Starting from TensorFlow 2.16, Keras 3 is installed by default. If continued use of Keras 2 is required, it can be configured via environment variables:
export TF_USE_LEGACY_KERAS=1
Or set within Python:
import os
os.environ["TF_USE_LEGACY_KERAS"] = "1"
Backend Configuration and Management
Keras 3 supports multi-backend architecture, requiring configuration of the desired backend framework before importing Keras. This can be set via environment variables:
export KERAS_BACKEND="jax"
Or by editing the configuration file ~/.keras/keras.json:
{
"backend": "jax"
}
In environments like Google Colab, it can be set via code:
import os
os.environ["KERAS_BACKEND"] = "jax"
import keras
Important Note: Backend configuration must be completed before importing the Keras module, as backend settings cannot be changed after import.
GPU Environment Configuration Recommendations
For scenarios requiring GPU acceleration, creating isolated environments to manage dependencies for different backends is recommended:
conda create -y -n keras-jax python=3.10
conda activate keras-jax
pip install -r requirements-jax-cuda.txt
pip install --upgrade keras
This approach effectively avoids CUDA version conflicts and dependency issues, ensuring optimal GPU performance for each backend.

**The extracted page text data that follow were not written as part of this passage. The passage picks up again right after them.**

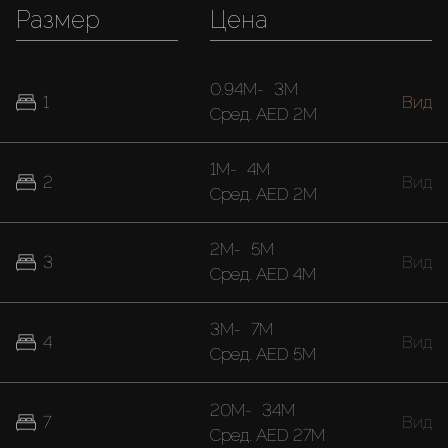
Размер
Цена
0.94M
-
3M
1
Вид
Cред.
AED 2M
1M
-
4M
2
Вид
Cред.
AED 2M
2M
-
5M
3
Вид
Cред.
AED 4M
3M
-
7M
4
Вид
Cред.
AED 5M
20M
-
34M
7
Вид
Cред.
AED 27M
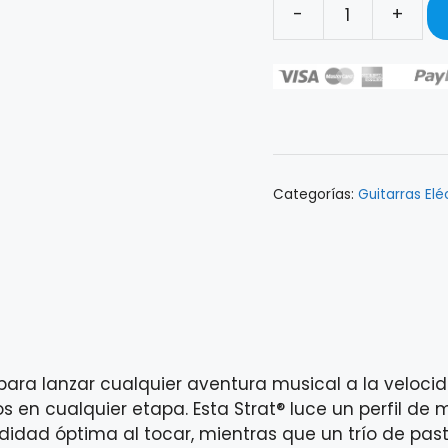
-
+
GUITARRA
ELÉCTRICA
SQUIER
SONIC®
STRATOCASTER®
HT
ARCTIC
Categorías:
Guitarras Elé
WHITE
0373252580
cantidad
para lanzar cualquier aventura musical a la velocida
s en cualquier etapa. Esta Strat® luce un perfil de 
dad óptima al tocar, mientras que un trío de pasti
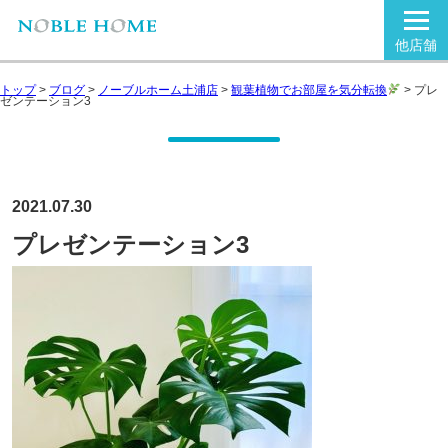
他店舗
トップ
>
ブログ
>
ノーブルホーム土浦店
>
観葉植物でお部屋を気分転換
>
プレ
ゼンテーション3
2021.07.30
プレゼンテーション3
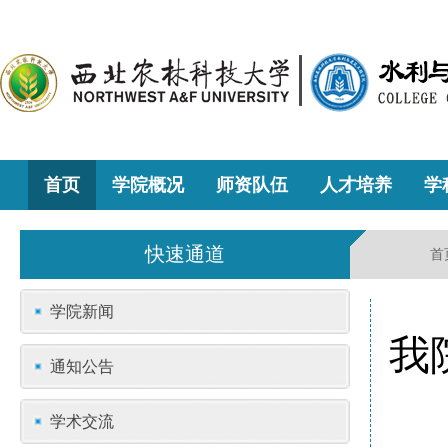
首页
学院概况
师资队伍
人才培养
学
快速通道
首
学院新闻
我
通知公告
学术交流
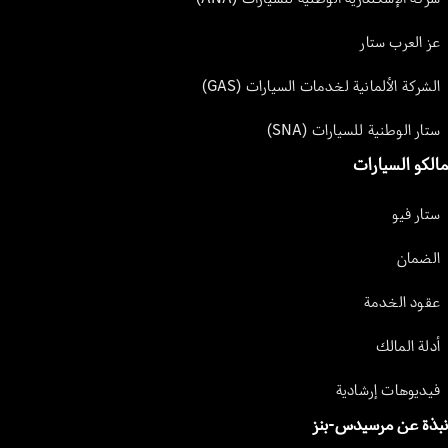
عز العرب ستار
الشركة الألمانية لخدمات السيارات (GAS)
ستار الوطنية للسيارات (SNA)
مالكو السيارات
ستار فيو
الضمان
عقود الخدمة
أدلة المالك
فيديوهات إرشادية
نبذة عن مرسيدس-بنز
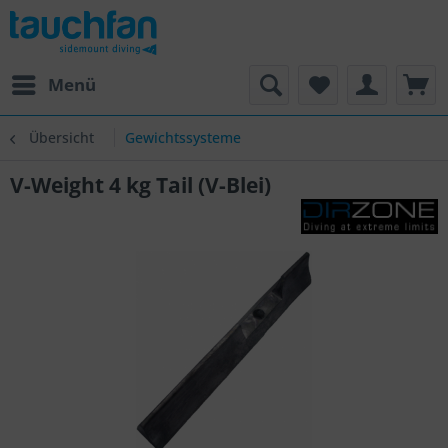
Menü
Übersicht
Gewichtssysteme
V-Weight 4 kg Tail (V-Blei)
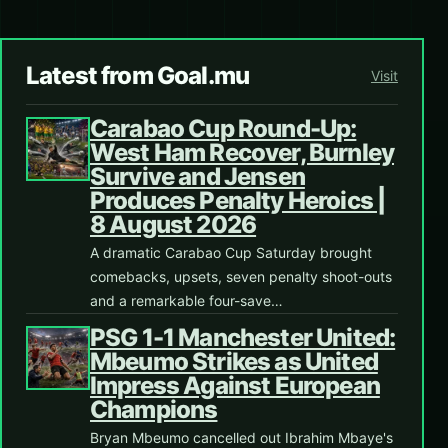
Latest from Goal.mu
Visit
Carabao Cup Round-Up:
West Ham Recover, Burnley
Survive and Jensen
Produces Penalty Heroics |
8 August 2026
A dramatic Carabao Cup Saturday brought
comebacks, upsets, seven penalty shoot-outs
and a remarkable four-save…
PSG 1-1 Manchester United:
Mbeumo Strikes as United
Impress Against European
Champions
Bryan Mbeumo cancelled out Ibrahim Mbaye's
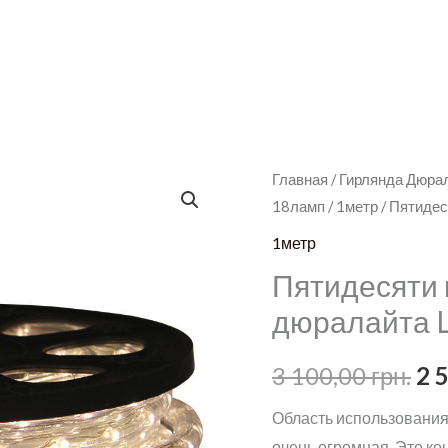
Главная
/
Гирлянда Дюра
18ламп
/
1метр
/ Пятиде
1метр
Пятидесяти 
дюралайта 
Пе
3 100,00
грн.
2 
це
Область использования
очень огромная. Это ко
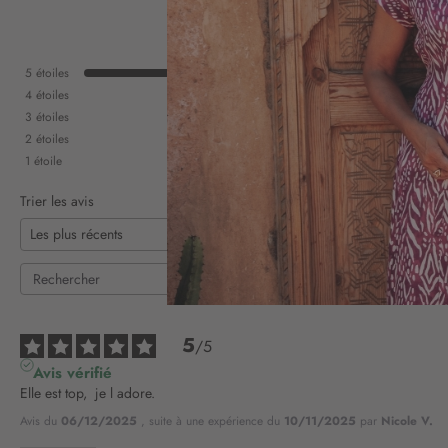
5
étoiles
4
étoiles
3
étoiles
2
étoiles
1
étoile
Trier les avis
5
/
5
Avis vérifié
Elle est top,  je l adore.
Avis du
06/12/2025
, suite à une expérience du
10/11/2025
par
Nicole V.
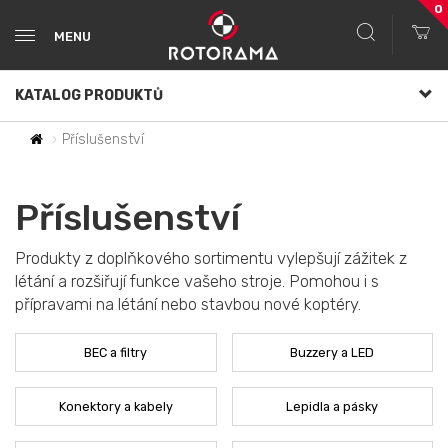
0
MENU
KATALOG PRODUKTŮ
Příslušenství
Příslušenství
Produkty z doplňkového sortimentu vylepšují zážitek z
létání a rozšiřují funkce vašeho stroje. Pomohou i s
přípravami na létání nebo stavbou nové koptéry.
BEC a filtry
Buzzery a LED
Konektory a kabely
Lepidla a pásky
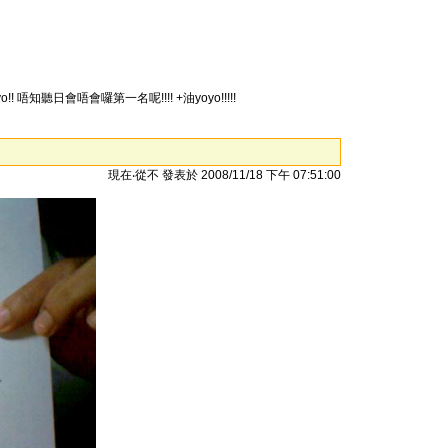
! 唔知聽日會唔會囉第一名呢!!!! +油yoyo!!!!!
現在‧從不 發表於 2008/11/18 下午 07:51:00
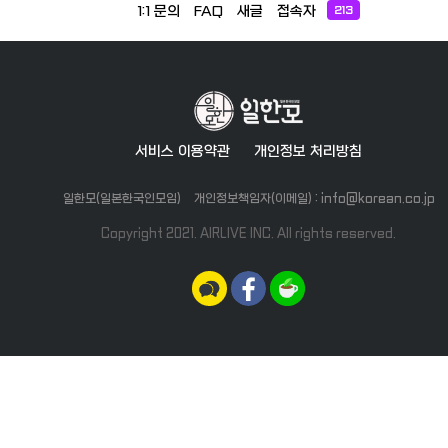
1:1 문의
FAQ
새글
접속자
213
서비스 이용약관
개인정보 처리방침
일한모(일본한국인모임)
개인정보책임자(이메일) : info@korean.co.jp
Copyright 2021. AIRLIVE INC. All rights reserved.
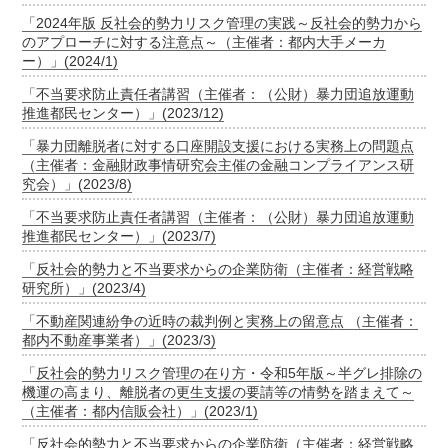
「2024年版 反社会的勢力リスク管理の実践～反社会的勢力から
のアプローチに対する注意点～（主催者：都内大手メーカ
ー）」(2024/1)
「不当要求防止責任者講習（主催者：（公財）暴力団追放運動
推進都民センター）」(2023/12)
「暴力団離脱者に対する口座開設支援における実務上の問題点
（主催者：金融財政事情研究会主催の金融コンプライアンス研
究会）」(2023/8)
「不当要求防止責任者講習（主催者：（公財）暴力団追放運動
推進都民センター）」(2023/7)
「反社会的勢力と不当要求からの企業防衛（主催者：経営戦略
研究所）」(2023/4)
「不動産関連紛争の近時の裁判例と実務上の留意点 （主催者：
都内不動産事業者）」(2023/3)
「反社会的勢力リスク管理の在り方・令和5年版～半グレ排除の
機運の高まり、離脱者の更生支援の要請等の情勢を踏まえて～
（主催者：都内信販会社）」(2023/1)
「反社会的勢力と不当要求からの企業防衛（主催者：経営戦略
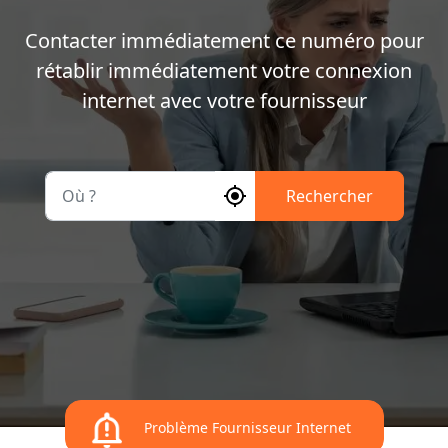
Contacter immédiatement ce numéro pour
rétablir immédiatement votre connexion
internet avec votre fournisseur
Où ?
Rechercher
Problème Fournisseur Internet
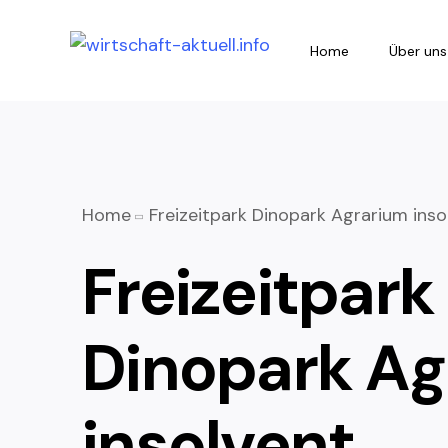
Home
Über uns
Home
Freizeitpark Dinopark Agrarium inso
Freizeitpark
Dinopark Ag
insolvent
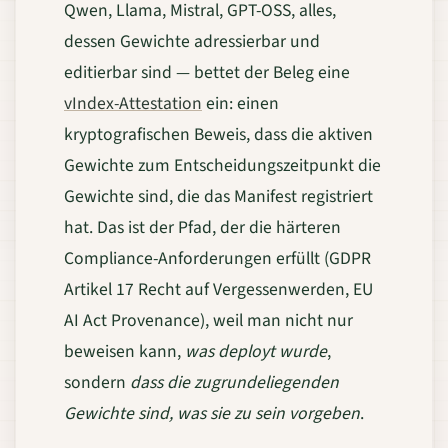
Qwen, Llama, Mistral, GPT-OSS, alles,
dessen Gewichte adressierbar und
editierbar sind — bettet der Beleg eine
vIndex-Attestation
ein: einen
kryptografischen Beweis, dass die aktiven
Gewichte zum Entscheidungszeitpunkt die
Gewichte sind, die das Manifest registriert
hat. Das ist der Pfad, der die härteren
Compliance-Anforderungen erfüllt (GDPR
Artikel 17 Recht auf Vergessenwerden, EU
AI Act Provenance), weil man nicht nur
beweisen kann,
was deployt wurde
,
sondern
dass die zugrundeliegenden
Gewichte sind, was sie zu sein vorgeben
.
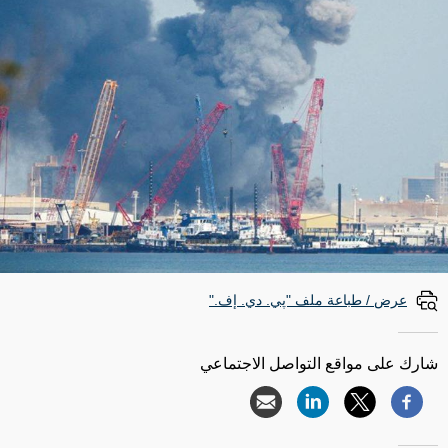
عرض / طباعة ملف "پي. دي. إف."
شارك على مواقع التواصل الاجتماعي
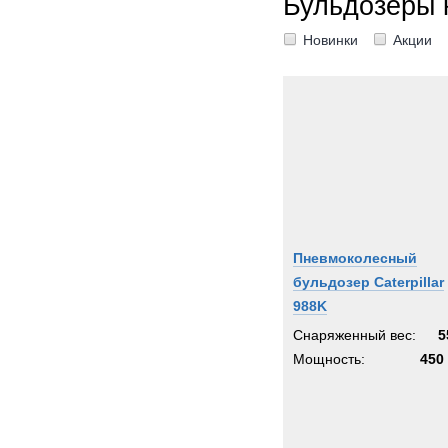
Бульдозеры 
Новинки
Акции
Пневмоколесный
бульдозер Caterpillar
988K
Снаряженный вес:
5
Мощность:
450 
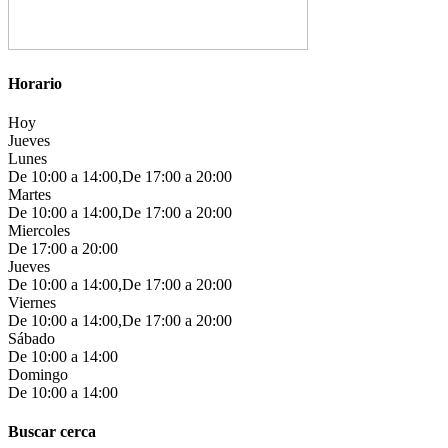
Horario
Hoy
Jueves
Lunes
De 10:00 a 14:00,De 17:00 a 20:00
Martes
De 10:00 a 14:00,De 17:00 a 20:00
Miercoles
De 17:00 a 20:00
Jueves
De 10:00 a 14:00,De 17:00 a 20:00
Viernes
De 10:00 a 14:00,De 17:00 a 20:00
Sábado
De 10:00 a 14:00
Domingo
De 10:00 a 14:00
Buscar cerca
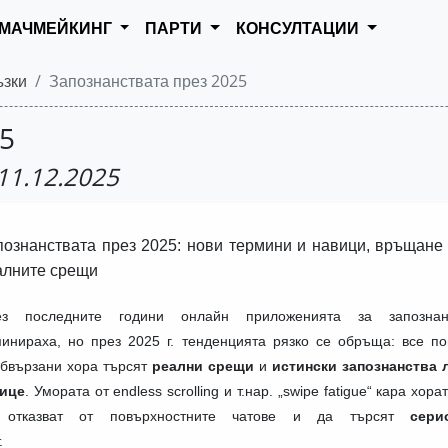
МАЧМЕЙКИНГ
ПАРТИ
КОНСУЛТАЦИИ
ъзки
Запознанствата през 2025
25
 11.12.2025
познанствата през 2025: нови термини и навици, връщане
алните срещи
ез последните години онлайн приложенията за запознан
инираха, но през 2025 г. тенденцията рязко се обръща: все по
бвързани хора търсят
реални срещи
и
истински запознанства 
лице
. Умората от endless scrolling и т.нар. „swipe fatigue“ кара хора
 отказват от повърхностните чатове и да търсят
сери
.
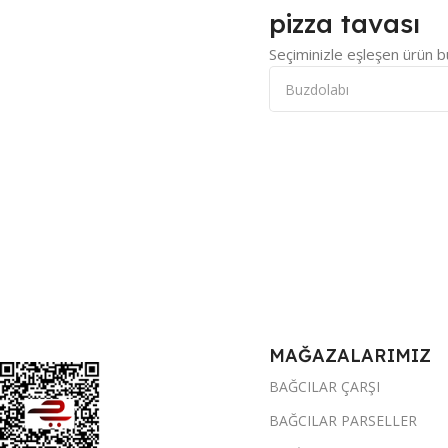
pizza tavası
Seçiminizle eşleşen ürün b
MAĞAZALARIMIZ
BAĞCILAR ÇARŞI
BAĞCILAR PARSELLER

Summary and Best Practices
Version checking is a fundamental yet critical operation in Keras development. Quick command-line checks efficiently provide version information, while deep understanding of version compatibility and backend configuration ensures long-term project stability. Developers are advised to clarify version requirements before project initiation, establish standardized environment management procedures, and regularly check for version updates to benefit from the latest feature improvements and security fixes.